Student of upng can you help me please
To sketch the vectors A, B, and D, first, draw a coordinate system with the control tower at the origin.
Vector A has a magnitude of 220 km and points 32 degrees north of west. To draw it, start at the origin and draw a line in the direction 32 degrees north of west for a length of 220 km.
Vector B has a magnitude of 140 km and points 65 degrees east of north. To draw it, start at the origin and draw a line in the direction 65 degrees east of north for a length of 140 km.
To find vector D, which is the displacement from plane 2 to plane 1, subtract vector B from vector A. To do this, place the tail of vector B at the head of vector A. The resulting vector D starts from the tail of B and ends at the head of A.
Now, to find the magnitude and direction of vector D:
Magnitude of vector D can be found by finding the difference between the magnitudes of vectors A and B:
|D| = |A| - |B|
= 220 km - 140 km
= 80 km
The direction of vector D can be found by finding the angle it makes with the positive x-axis (east) in a counterclockwise direction:
θ = arctan(Dy / Dx)
Here, Dx is the x-component of vector D, and Dy is the y-component of vector D.

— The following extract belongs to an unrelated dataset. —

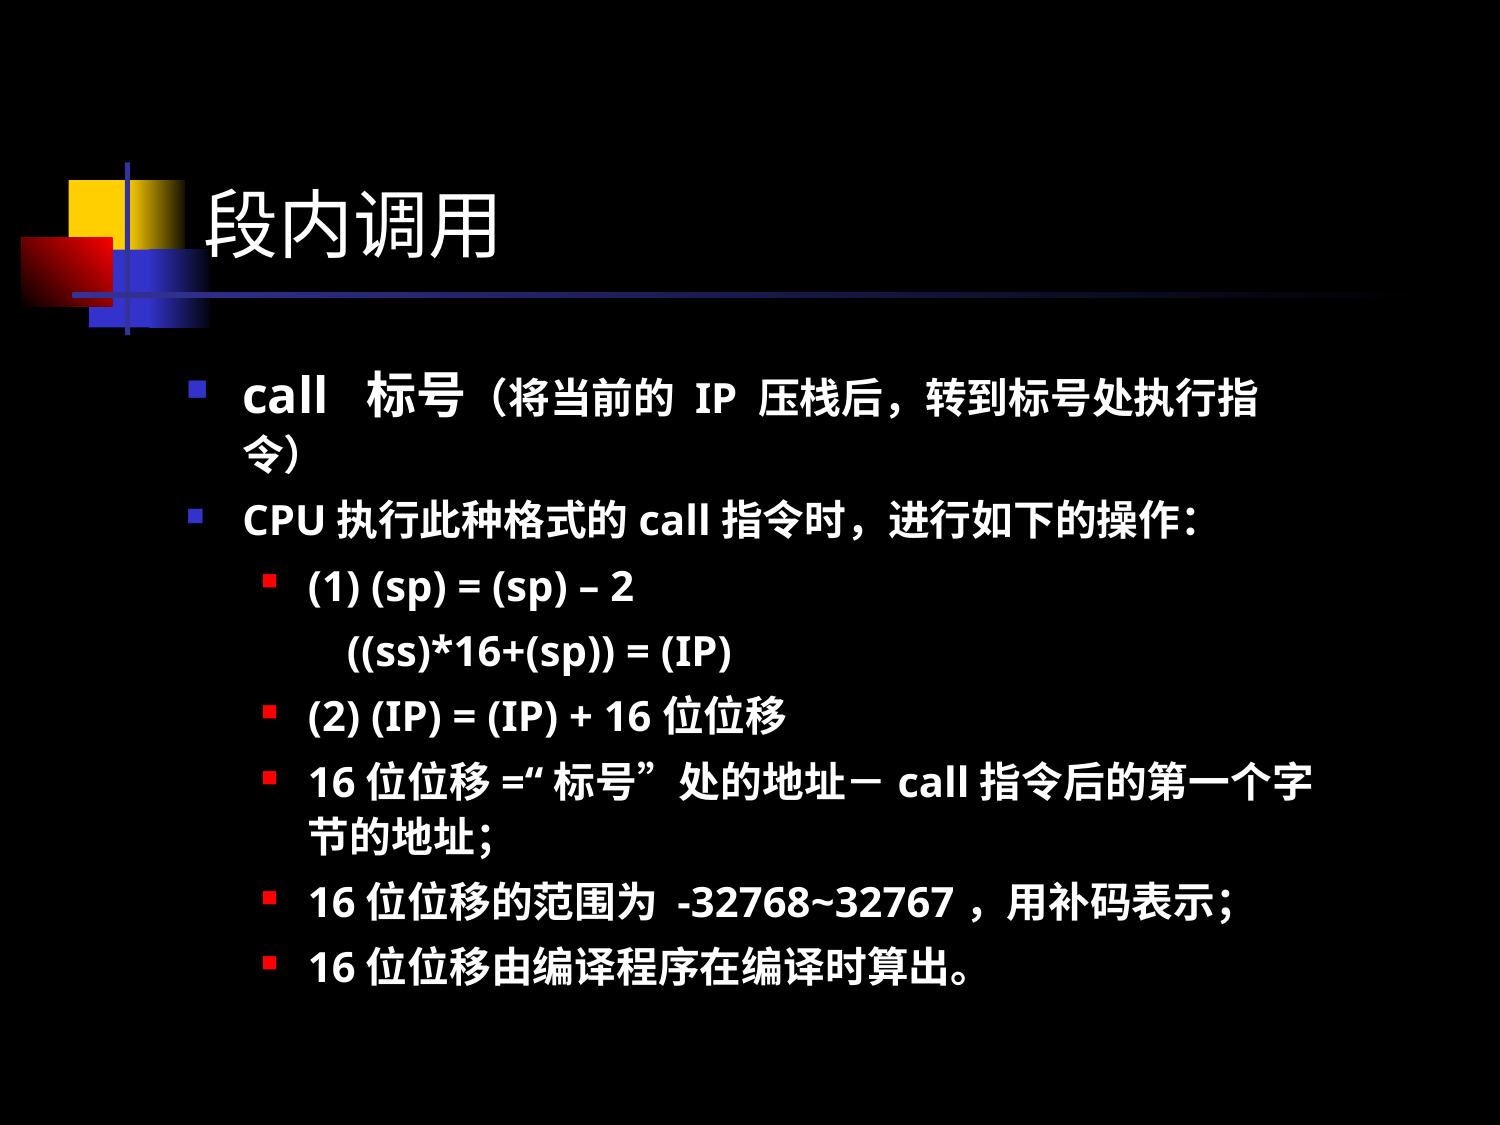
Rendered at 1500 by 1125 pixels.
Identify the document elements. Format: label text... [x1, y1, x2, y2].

list call 标号（将当前的 IP 压栈后，转到标号处执行指令） CPU执行此种格式的call指令时，进行如下的操作： (1) (sp) = (sp) – 2 ((ss)*16+(sp)) = (IP) (2) (IP) = (IP) + 16位位移 16位位移=“标号”处的地址－call指令后的第一个字节的地址； 16位位移的范围为 -32768~32767，用补码表示； 16位位移由编译程序在编译时算出。 [170, 349, 1353, 1012]
title 段内调用 [188, 34, 1468, 276]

By calculating the x and y components of vector D, we get:
Dx = Ax - Bx
= 220 km * cos(32°) - 140 km * sin(65°)
= 98.753 km
Dy = Ay - By
= 220 km * sin(32°) + 140 km * cos(65°)
= 222.373 km
Now, substitute the values in the formula to find the direction of vector D:
θ = arctan(222.373 km / 98.753 km)
= 66.5°
So, the direction of vector D is 66.5 degrees counterclockwise from the positive x-axis (east), which means it points in the direction 66.5 degrees north of east.
Therefore, the magnitude of vector D is 80 km, and its direction is 66.5 degrees north of east.
To sketch the vectors A and B, we need to create a coordinate system with the control tower as the origin. The direction is labeled with respect to two reference directions - north and west.
First, draw a line in the northwest direction representing vector A. The length of this line will be 220 km. The angle 32 degrees north of west tells us that vector A points in a direction between west and north.
Next, draw a line in the east-north direction representing vector B. The length of this line will be 140 km. The angle 65 degrees east of north tells us that vector B points in a direction between north and east.
Now, to find vector D, subtract vector B from vector A by subtracting the corresponding components. We subtract the x-components and the y-components separately. The x-component of vector A is 220 km * cos(32 degrees) in the negative x-direction (west). The y-component of vector A is 220 km * sin(32 degrees) in the positive y-direction (north). Similarly, the x-component of vector B is 140 km * sin(65 degrees) in the positive x-direction (east), and the y-component of vector B is 140 km * cos(65 degrees) in the positive y-direction. Subtracting the corresponding components, we get the x-component and y-component of vector D.
To find the magnitude and direction of vector D, we can use the Pythagorean theorem and trigonometry. The magnitude is given by the square root of the sum of squares of the x and y components. The direction is given by the angle between vector D and the positive x-axis.
Once we have the x and y components of vector D, we can calculate the magnitude as follows:
Magnitude of D = sqrt((xD^2) + (yD^2))
To find the direction, we can use the inverse tangent (arctan) function:
Direction of D = arctan(yD / xD)
Performing these calculations will give us the direction and magnitude of vector D, which represents the displacement from plane 2 to plane 1.